The problem: Where does the word "lines" show up in the data? Please find each such line and copy it.
────────────────────
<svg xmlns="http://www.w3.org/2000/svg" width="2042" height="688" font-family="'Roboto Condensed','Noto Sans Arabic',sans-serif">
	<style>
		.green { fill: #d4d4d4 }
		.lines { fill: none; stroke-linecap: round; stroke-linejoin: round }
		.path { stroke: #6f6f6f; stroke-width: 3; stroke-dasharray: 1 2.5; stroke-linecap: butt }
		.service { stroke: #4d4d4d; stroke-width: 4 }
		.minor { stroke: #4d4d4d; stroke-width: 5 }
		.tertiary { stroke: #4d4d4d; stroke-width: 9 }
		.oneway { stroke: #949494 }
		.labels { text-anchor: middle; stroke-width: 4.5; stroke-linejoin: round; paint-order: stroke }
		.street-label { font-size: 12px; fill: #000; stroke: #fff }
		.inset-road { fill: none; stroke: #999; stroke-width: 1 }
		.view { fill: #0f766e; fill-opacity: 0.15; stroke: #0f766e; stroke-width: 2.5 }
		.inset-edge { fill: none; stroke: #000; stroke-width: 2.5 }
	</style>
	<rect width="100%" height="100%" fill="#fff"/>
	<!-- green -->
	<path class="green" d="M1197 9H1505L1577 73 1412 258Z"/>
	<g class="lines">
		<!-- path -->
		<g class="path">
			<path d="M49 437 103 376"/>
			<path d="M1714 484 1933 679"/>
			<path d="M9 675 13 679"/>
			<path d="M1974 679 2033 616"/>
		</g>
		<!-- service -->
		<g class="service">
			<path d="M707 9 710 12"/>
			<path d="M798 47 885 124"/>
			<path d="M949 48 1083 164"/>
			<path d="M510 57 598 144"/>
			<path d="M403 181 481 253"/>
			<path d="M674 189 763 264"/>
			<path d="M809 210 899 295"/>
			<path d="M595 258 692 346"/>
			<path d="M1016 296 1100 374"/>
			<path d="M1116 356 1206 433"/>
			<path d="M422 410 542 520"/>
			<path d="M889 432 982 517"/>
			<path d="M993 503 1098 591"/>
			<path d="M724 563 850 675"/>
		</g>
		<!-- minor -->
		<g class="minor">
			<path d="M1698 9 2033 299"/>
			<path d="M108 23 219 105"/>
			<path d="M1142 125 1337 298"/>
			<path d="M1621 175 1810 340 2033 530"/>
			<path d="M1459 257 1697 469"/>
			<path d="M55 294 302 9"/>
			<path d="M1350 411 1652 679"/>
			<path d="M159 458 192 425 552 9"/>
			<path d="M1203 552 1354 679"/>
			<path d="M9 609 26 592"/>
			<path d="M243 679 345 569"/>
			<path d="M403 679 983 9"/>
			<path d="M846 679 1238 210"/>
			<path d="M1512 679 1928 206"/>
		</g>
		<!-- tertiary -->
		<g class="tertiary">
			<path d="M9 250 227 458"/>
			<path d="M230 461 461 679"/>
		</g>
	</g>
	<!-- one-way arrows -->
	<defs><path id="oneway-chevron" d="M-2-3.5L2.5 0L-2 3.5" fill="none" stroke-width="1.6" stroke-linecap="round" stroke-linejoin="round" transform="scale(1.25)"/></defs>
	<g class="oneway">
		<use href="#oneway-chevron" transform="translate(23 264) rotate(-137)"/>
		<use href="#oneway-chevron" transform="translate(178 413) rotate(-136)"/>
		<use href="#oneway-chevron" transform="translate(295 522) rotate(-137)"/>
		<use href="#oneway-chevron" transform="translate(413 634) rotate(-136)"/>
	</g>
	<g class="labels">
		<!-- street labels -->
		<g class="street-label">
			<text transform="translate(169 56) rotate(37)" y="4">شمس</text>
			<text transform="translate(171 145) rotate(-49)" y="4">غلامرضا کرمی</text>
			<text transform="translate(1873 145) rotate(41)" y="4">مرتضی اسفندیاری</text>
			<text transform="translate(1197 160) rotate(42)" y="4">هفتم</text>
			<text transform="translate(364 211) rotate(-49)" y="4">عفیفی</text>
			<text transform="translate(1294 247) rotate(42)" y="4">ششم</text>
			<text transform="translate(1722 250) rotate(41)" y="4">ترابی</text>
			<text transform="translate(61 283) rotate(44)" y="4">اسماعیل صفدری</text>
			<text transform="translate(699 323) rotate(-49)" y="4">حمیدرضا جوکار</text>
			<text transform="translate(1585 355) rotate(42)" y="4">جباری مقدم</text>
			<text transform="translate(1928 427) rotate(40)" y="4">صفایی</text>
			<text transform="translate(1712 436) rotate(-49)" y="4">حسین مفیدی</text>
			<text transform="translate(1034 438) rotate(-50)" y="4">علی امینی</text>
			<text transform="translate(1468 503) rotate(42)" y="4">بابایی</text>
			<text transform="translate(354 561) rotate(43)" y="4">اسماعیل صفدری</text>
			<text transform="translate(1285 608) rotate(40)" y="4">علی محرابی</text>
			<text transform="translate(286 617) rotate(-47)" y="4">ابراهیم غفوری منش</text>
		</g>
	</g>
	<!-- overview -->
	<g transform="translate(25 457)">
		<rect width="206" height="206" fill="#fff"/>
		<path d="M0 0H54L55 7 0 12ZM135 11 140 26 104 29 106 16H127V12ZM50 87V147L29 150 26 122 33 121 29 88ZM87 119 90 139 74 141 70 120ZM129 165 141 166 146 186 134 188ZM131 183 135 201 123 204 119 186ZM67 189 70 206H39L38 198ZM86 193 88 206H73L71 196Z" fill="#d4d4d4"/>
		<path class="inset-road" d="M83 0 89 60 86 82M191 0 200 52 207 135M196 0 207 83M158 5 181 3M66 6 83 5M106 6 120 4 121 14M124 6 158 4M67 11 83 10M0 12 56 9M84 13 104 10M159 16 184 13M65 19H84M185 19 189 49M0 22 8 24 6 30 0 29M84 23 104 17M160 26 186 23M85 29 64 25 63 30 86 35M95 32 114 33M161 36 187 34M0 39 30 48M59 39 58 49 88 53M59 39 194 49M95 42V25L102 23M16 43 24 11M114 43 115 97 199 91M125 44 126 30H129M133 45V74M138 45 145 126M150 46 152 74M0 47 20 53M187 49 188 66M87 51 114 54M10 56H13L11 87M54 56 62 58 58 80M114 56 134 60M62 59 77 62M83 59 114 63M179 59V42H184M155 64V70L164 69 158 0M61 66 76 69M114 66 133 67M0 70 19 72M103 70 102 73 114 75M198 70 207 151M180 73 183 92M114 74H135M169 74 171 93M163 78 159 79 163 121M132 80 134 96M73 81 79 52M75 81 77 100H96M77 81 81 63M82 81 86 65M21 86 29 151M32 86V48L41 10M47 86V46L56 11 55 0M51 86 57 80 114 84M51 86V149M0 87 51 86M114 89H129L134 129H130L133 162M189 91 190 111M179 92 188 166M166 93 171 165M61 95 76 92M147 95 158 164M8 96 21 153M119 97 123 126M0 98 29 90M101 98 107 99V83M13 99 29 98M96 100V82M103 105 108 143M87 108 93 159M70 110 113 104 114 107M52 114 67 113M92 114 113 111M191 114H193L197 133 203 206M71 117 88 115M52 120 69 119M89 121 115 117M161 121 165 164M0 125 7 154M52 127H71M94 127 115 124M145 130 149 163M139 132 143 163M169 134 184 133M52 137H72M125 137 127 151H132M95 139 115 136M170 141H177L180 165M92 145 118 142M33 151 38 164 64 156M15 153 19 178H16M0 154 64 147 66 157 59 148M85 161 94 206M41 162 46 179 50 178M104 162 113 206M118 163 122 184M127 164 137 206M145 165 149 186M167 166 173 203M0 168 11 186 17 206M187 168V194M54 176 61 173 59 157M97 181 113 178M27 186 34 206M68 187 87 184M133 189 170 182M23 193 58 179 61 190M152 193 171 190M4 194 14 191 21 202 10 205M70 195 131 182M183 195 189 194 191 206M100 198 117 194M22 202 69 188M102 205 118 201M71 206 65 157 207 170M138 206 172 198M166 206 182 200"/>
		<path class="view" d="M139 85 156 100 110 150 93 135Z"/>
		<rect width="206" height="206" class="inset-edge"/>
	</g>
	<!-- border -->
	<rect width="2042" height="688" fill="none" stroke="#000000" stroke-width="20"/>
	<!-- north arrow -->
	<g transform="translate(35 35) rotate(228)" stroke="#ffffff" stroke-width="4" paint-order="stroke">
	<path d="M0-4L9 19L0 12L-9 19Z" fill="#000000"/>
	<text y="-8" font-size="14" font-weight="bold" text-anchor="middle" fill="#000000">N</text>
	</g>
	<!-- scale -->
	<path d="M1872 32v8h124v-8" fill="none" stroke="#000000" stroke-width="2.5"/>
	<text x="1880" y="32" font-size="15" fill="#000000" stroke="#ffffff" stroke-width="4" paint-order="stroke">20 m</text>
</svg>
────────────────────
Solution:
		.lines { fill: none; stroke-linecap: round; stroke-linejoin: round }
	<g class="lines">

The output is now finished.